The Wood Brothers enjoyed great success at Riverside, winning eight times – four with David Pearson, three with Dan Gurney and another in 1967 with Parnelli Jones in a No. 115 Ford that was initially entered by Bill Stroppe but prepared and serviced by the Wood Brothers.
 
They also have had some strong runs at Sonoma, including a runner-up finish in 2005 with Ricky Rudd driving.
 
For that race, the Motorcraft team and then-crew chief Michael “Fatback” McSwain used the same chassis that Rudd had driven to victory at Sonoma three years earlier while driving for Robert Yates.
 
Len Wood recalled that the car had been cut down to the frame and stored at Yates’ shop. But McSwain and Rudd liked it, so the Woods purchased the chassis, and the team built it into a road-racing car.

 “The seat was moved to the right, and a lot of other changes were made to adapt it to road courses,” Len Wood said.
 
Rudd qualified 20th, but the car proved to be much better than that in the race.
 
As the laps wound down, McSwain, considered by many to be one of the best strategists during his time in the business, made a decision to call Rudd to pit road for fresh tires and fuel as soon as he was in a window to make it to the end of the race.
 
As other drivers stopped, Rudd cycled into the lead.
 
He held the top spot for 18 laps before Tony Stewart, riding on fresher rubber, passed him for the win with 11 laps to go.
 
McSwain said the decision to pit was easy for him.
 
“It was a gamble, but I wasn’t scared to take it,” he said. “Some crew chiefs worry that they might lose their jobs by taking gambles. But I was more worried about winning than I was about my job.”
 
McSwain also pointed out that even though the runner-up finish was due in large part to strategy, there was more to it than that.

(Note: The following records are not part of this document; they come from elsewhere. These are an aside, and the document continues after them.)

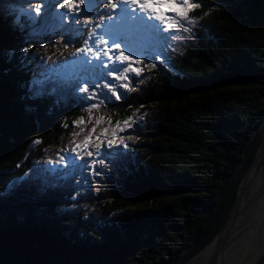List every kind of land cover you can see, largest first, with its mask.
Returning <instances> with one entry per match:
<instances>
[{
	"label": "trees",
	"instance_id": "trees-1",
	"mask_svg": "<svg viewBox=\"0 0 264 264\" xmlns=\"http://www.w3.org/2000/svg\"><path fill=\"white\" fill-rule=\"evenodd\" d=\"M4 12L0 40L10 45L0 51V264H185L196 258L226 225L259 155L264 0H202L189 14L197 19L184 39L169 41L168 67H141L130 87L135 91L121 88L117 99L104 87L95 92L99 103L83 99L92 92L49 79L46 94L33 99V78H44L78 38L70 43L72 34L60 31L29 35V16L14 21ZM93 104L101 105L93 116L110 118L113 127L136 113L132 138L127 147L118 142V156L87 186L51 181L46 159ZM84 165L74 168L75 177Z\"/></svg>",
	"mask_w": 264,
	"mask_h": 264
},
{
	"label": "snow or ice",
	"instance_id": "snow-or-ice-1",
	"mask_svg": "<svg viewBox=\"0 0 264 264\" xmlns=\"http://www.w3.org/2000/svg\"><path fill=\"white\" fill-rule=\"evenodd\" d=\"M82 5L86 6L81 8ZM101 5L104 9H108L109 11L101 14L99 11ZM46 7H48V5H46ZM59 7L68 10L67 13L59 14L62 18L68 15V13H75L72 16L73 24L83 25V28L93 24L91 18L93 16H95L98 21L87 34L84 33L82 27H69L68 31L72 34L70 35V43L75 42L80 36L86 35V39H84L82 47L77 48L75 52L71 53V56L75 59L68 60L66 58V62L61 66L64 71L71 70L73 72V80L76 84L75 90L77 92L88 93V83L92 82L95 84V81L91 80L92 75L97 69L106 68L107 63L114 59L127 65L123 70H120L121 74L117 75L118 69L113 63V69L110 70L108 74L115 77V79L128 80L127 74L129 72H133L137 76L141 75L142 69L133 67V65L142 64L143 61L134 60L133 56L136 54H154L151 50L158 51L162 49L167 42L180 38L178 33L164 36V32H173L179 29L189 32L190 28L185 27V22L188 24L194 23L197 18L191 17L189 14L202 7V0H63V2L59 4ZM117 9H120V11L116 12ZM40 11V7L35 9L37 14L40 13ZM80 11L85 13L86 19L80 20L78 18ZM112 13H115V15ZM102 16L107 17V22H105ZM97 29L106 30L102 34H98ZM105 36H108L109 39H105ZM109 40L112 42L111 47H109ZM122 43L125 45V48H121ZM101 45H103V49H101ZM28 51V49H25L21 55L27 56ZM127 52H131L132 54H126ZM8 55L11 56L13 53H8ZM101 56L106 57L107 60H100ZM93 60L99 61V63H93ZM150 67L154 68L155 65H150ZM61 68L50 69L47 75L42 74V76H44L42 79L33 78L30 85L33 99H39L46 94L45 85L51 73L59 74ZM98 86L99 85H95V87ZM109 87H111L113 93L116 94V98L120 99L119 94L115 93L114 86ZM121 87L130 91L136 90L135 88H129V84L127 83L122 84ZM54 91L55 89H53V92ZM95 98V90H93L89 96L83 97V99ZM100 106V104L91 105L86 110L88 112V120L85 121L84 117H80L74 120L73 124L80 126L92 123L93 109L98 110ZM134 117H136V113L128 116L123 121H117L114 127L111 126V119L108 118L107 122L109 127L103 128L93 139V133L96 132V127L105 122L103 116L95 118V124L91 131L84 137V140L80 144H76V147L73 148L72 151L76 152L77 149H80L81 151H85L86 155L92 156L93 152L87 151V149L90 146L99 149L101 143H103L101 138H107L109 135L111 136V138L107 140L109 146L115 144L117 142L118 132L132 127L136 122ZM83 131L84 129L81 128V132ZM78 135H80V133L73 132L74 138ZM131 138L132 137H129V139ZM119 142L123 144L124 139L119 138ZM33 143L38 145L42 143V141L36 139ZM73 143H76L75 139H73ZM125 147H127V145H125ZM114 155L118 154H107L106 159ZM61 159H63V157ZM72 162L75 167L74 158ZM104 162V160H94L93 165L97 163L104 164ZM21 179H23V177Z\"/></svg>",
	"mask_w": 264,
	"mask_h": 264
},
{
	"label": "rangeland",
	"instance_id": "rangeland-1",
	"mask_svg": "<svg viewBox=\"0 0 264 264\" xmlns=\"http://www.w3.org/2000/svg\"><path fill=\"white\" fill-rule=\"evenodd\" d=\"M62 2L63 0H0V9L7 11L4 12L5 15L9 14L8 11H13L17 14H30L33 18L31 28L28 30L30 33L38 32L41 34L53 32L55 29L61 28L62 26L67 27V32H69L68 29L70 26L83 28L81 25L73 24L72 16L75 13H68V15L63 18L59 15L60 13L68 12L67 9H61L59 7V4ZM46 5H48V7H46ZM85 6L86 5H82L81 8ZM37 7L41 9L38 14L35 12ZM78 18L84 20L87 17L83 11H80ZM50 23H55L56 28L49 30L48 28H52ZM87 28L88 27L83 28L85 34H87ZM84 39H86V35L82 36V38L79 39V44L71 50L68 60L75 59L71 56V53L81 47ZM7 41L9 40H0V51H5L7 48L6 46L10 45ZM7 52L11 53L9 50ZM65 62L66 60L62 62L61 66ZM61 66H59V68H61ZM68 73L71 74L72 71L69 70ZM100 98V95H97L96 99L91 100L94 103H99ZM105 127L109 126H97V128ZM118 135L129 136L130 133L118 132ZM73 146H76V143H72L70 147ZM67 150L63 151L58 156V159L63 157ZM103 158H106L105 154ZM66 160L64 163H60V166L68 170V167L65 165ZM106 164L95 165V173L93 176L100 171L98 167L103 168ZM49 171L50 174L53 172L51 171V166ZM68 179H71V177H68ZM239 210L240 212L237 215L235 224L218 255L216 264H264V160L248 176ZM224 234L225 232H223L221 237ZM219 238L220 237L217 236L196 258L185 264H208L215 251Z\"/></svg>",
	"mask_w": 264,
	"mask_h": 264
},
{
	"label": "water",
	"instance_id": "water-1",
	"mask_svg": "<svg viewBox=\"0 0 264 264\" xmlns=\"http://www.w3.org/2000/svg\"><path fill=\"white\" fill-rule=\"evenodd\" d=\"M263 126H264V123L262 124V126L260 128V133L262 134V138L263 139H262L259 155H258L257 159L255 160V162L253 163V165L251 166L248 174L244 177V179L242 181L236 205H235V207H234V209H233V211H232V213H231L226 225L224 226V228L221 230V232L218 235L220 238L218 239L217 246H216L215 251H214L211 259L209 260L208 264H216L219 252L223 248V246L225 244V241H226V239H227V237H228L233 225L235 224L237 215L239 213V208L241 206L242 198H243V195H244V192H245V186H246V183H247L248 176L250 175L251 171L256 169L257 166L264 160V134L262 132ZM223 232H225V234L221 237Z\"/></svg>",
	"mask_w": 264,
	"mask_h": 264
},
{
	"label": "bare ground",
	"instance_id": "bare-ground-1",
	"mask_svg": "<svg viewBox=\"0 0 264 264\" xmlns=\"http://www.w3.org/2000/svg\"><path fill=\"white\" fill-rule=\"evenodd\" d=\"M263 130H262V132H263V134H264V126H263V128H262ZM214 245H216V244H214ZM214 247V246H213ZM207 253V252H206ZM220 253V252H219ZM209 254V253H208ZM212 255V254H211ZM207 256V255H206ZM211 259V258H210Z\"/></svg>",
	"mask_w": 264,
	"mask_h": 264
}]
</instances>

 “It wasn’t like we had a 40th-place car and lucked into a good finish,” he said. “The car was good all day.”
 
Eddie Wood said that McSwain had a knack for making good strategy calls and for being able to communicate well with his drivers.

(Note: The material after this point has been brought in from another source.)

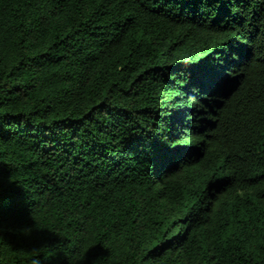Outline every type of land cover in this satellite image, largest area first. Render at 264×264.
Instances as JSON below:
<instances>
[{"label": "trees", "instance_id": "obj_1", "mask_svg": "<svg viewBox=\"0 0 264 264\" xmlns=\"http://www.w3.org/2000/svg\"><path fill=\"white\" fill-rule=\"evenodd\" d=\"M79 257L264 264V0H0V264Z\"/></svg>", "mask_w": 264, "mask_h": 264}, {"label": "snow or ice", "instance_id": "obj_2", "mask_svg": "<svg viewBox=\"0 0 264 264\" xmlns=\"http://www.w3.org/2000/svg\"><path fill=\"white\" fill-rule=\"evenodd\" d=\"M89 2H92V0H89ZM100 0H95V3L99 4ZM226 69L222 70V77L226 76ZM175 141L176 138H173ZM180 142L176 141L175 143L172 141H160L157 140L156 144L154 145V150L158 154L159 158L163 160L167 155H170L172 153H175L177 151H180L178 144ZM87 251V250H86ZM92 253H88V256H90ZM80 264H85V261L88 259V257H79ZM53 264H66V261H54ZM88 264H90V261L88 260Z\"/></svg>", "mask_w": 264, "mask_h": 264}]
</instances>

Now the Wood Brothers are racing at Sonoma with a young Blaney at the wheel of the No. 21 Motorcraft/Quick Lane Fusion and with Jeremy Bullins on the pit box as crew chief.
 
Although Blaney has run just two times on road courses, once each at Sonoma and Watkins Glen last year, he has a road-course win in the Camping World Truck Series at Bowmanville, Ont., and two top-three finishes in Xfinity Series races on road courses at Mid-Ohio and Road America.

“It’ll be Ryan’s second Cup race at Sonoma, and he has some other road-course races under his belt,” Wood said. “I feel pretty good about the weekend.”
 
Qualifying for Sunday’s 110-lap race is set for Saturday at 11:45 p.m. (2:45 Eastern Time) and the race is scheduled to start just after noon (3 p.m. Eastern Time) with TV coverage on FS1.